Minister of Water, Land, Environment and Climate Change, Hon. Robert Pickersgill, says it is important that developing countries, like Jamaica, implement mitigation strategies to reduce their emission of green house gases.
He noted that, as such, the Government has placed increased focus on the areas of energy efficiency, renewable energy and land use changes, especially forestry.
"These will be Jamaica's nationally appropriate mitigation actions," he pointed out, adding that they will be characterised by a government-led, multi-stakeholder participative process, based on robust national research.
The Minister was addressing a regional workshop on: 'Capacity building and lessons learned on the development of the Clean Development Mechanisms (CDM) programme of activities and Nationally Appropriate Mitigation Actions (NAMAs)', at the Knutsford Court Hotel in New Kingston, on September 25.
Mr. Pickersgill noted that among the strategies implemented by the government are the National Energy Policy and its sub-policies, which speak to mitigation as key to its direction.
The Minister said there is also a significant national focus on adaptation measures, and that the government remains committed to implementing the 'no-regrets' mitigation measures, such as demand side management in electricity production and using alternative energy sources, such as solar, wind, hydropower, and bio-fuels to produce energy.
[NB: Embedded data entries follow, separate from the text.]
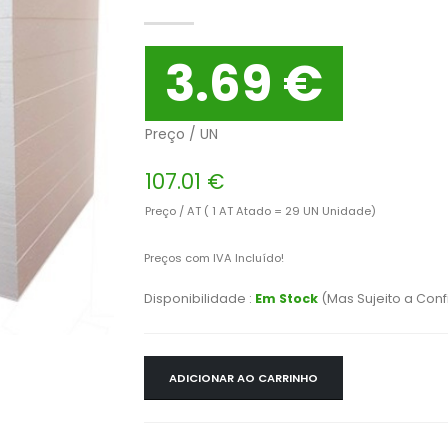
3.69 €
Preço / UN
107.01 €
Preço / AT ( 1 AT Atado = 29 UN Unidade)
Preços com IVA Incluído!
Disponibilidade :
Em Stock
(Mas Sujeito a Con
ADICIONAR AO CARRINHO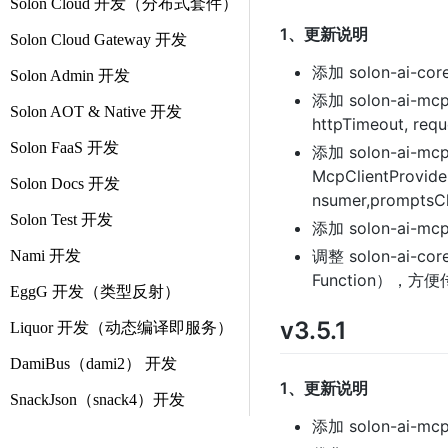
Solon Cloud 开发（分布式套件）
1、更新说明
Solon Cloud Gateway 开发
添加 solon-ai-co
Solon Admin 开发
添加 solon-ai-m
Solon AOT & Native 开发
httpTimeout, requ
Solon FaaS 开发
添加 solon-ai-mc
McpClientProvid
Solon Docs 开发
nsumer,prompt
Solon Test 开发
添加 solon-ai-m
调整 solon-ai-co
Nami 开发
Function），方
EggG 开发（类型反射）
v3.5.1
Liquor 开发（动态编译即服务）
DamiBus（dami2） 开发
1、更新说明
SnackJson（snack4）开发
添加 solon-ai-mcp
"The nation's main supplier of electricity, the Jamaica Public Service Company (JPS), utilises demand side management, while the Petroleum Corporation of Jamaica has made a commitment under the energy policy to significantly increase the contribution of renewable energy sources to the energy mix," he informed.
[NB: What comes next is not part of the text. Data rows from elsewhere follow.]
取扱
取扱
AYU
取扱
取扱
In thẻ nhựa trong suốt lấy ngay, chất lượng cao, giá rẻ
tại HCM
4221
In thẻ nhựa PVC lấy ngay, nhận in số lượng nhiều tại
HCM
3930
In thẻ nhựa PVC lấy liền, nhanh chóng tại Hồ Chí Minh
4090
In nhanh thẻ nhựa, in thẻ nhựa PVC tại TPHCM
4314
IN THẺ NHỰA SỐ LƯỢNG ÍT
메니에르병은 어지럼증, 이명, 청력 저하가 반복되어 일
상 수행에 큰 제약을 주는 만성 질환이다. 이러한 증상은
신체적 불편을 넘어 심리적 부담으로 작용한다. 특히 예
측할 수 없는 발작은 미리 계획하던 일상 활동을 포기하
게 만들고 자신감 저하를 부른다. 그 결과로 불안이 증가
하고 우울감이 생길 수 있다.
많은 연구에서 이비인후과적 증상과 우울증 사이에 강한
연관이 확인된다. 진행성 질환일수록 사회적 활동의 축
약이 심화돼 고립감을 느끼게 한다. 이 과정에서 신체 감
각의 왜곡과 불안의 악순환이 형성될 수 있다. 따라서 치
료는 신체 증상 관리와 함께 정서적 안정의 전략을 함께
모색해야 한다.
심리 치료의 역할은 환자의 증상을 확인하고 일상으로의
An example of the thrust towards renewable energy sources is the establishment of Phases I and II of the Wigton Wind Farm, in the parish of Manchester, with a total capacity of 30.8 megawatts of power, Mr. Pickersgill stated.
He added that both phases of the wind farm project are being implemented by the PCJ under the CDM of the Kyoto Protocol.
Furthermore, the Minister pointed out that the process towards the successful implementation of mitigation strategies is not just a government effort, but must also involve the participation of the private sector
Mr. Pickersgill noted that the number of private sector companies that are involved in mitigation efforts is rapidly expanding, with several of them being awarded grant funding to implement ingenious project designs.
He said Jamaica also intends to take mitigation action to achieve 20 per cent below the business-as-usual emissions growth trajectory by 2020, as projected from the year 2007.
"To acquire this objective we will require international support. As a nation, Jamaica can look forward to a growth in the already wide variety of mitigation initiatives in sectors varying from tourism to food processing," the Minister said.
The workshop was organised by the Ministries of Environment and Climate Change; and Science, Technology, Energy and Mining (STEM), the Latin America Energy Organisation (OLADE) and the United Nations Environment Programme Risoe Centre (URC).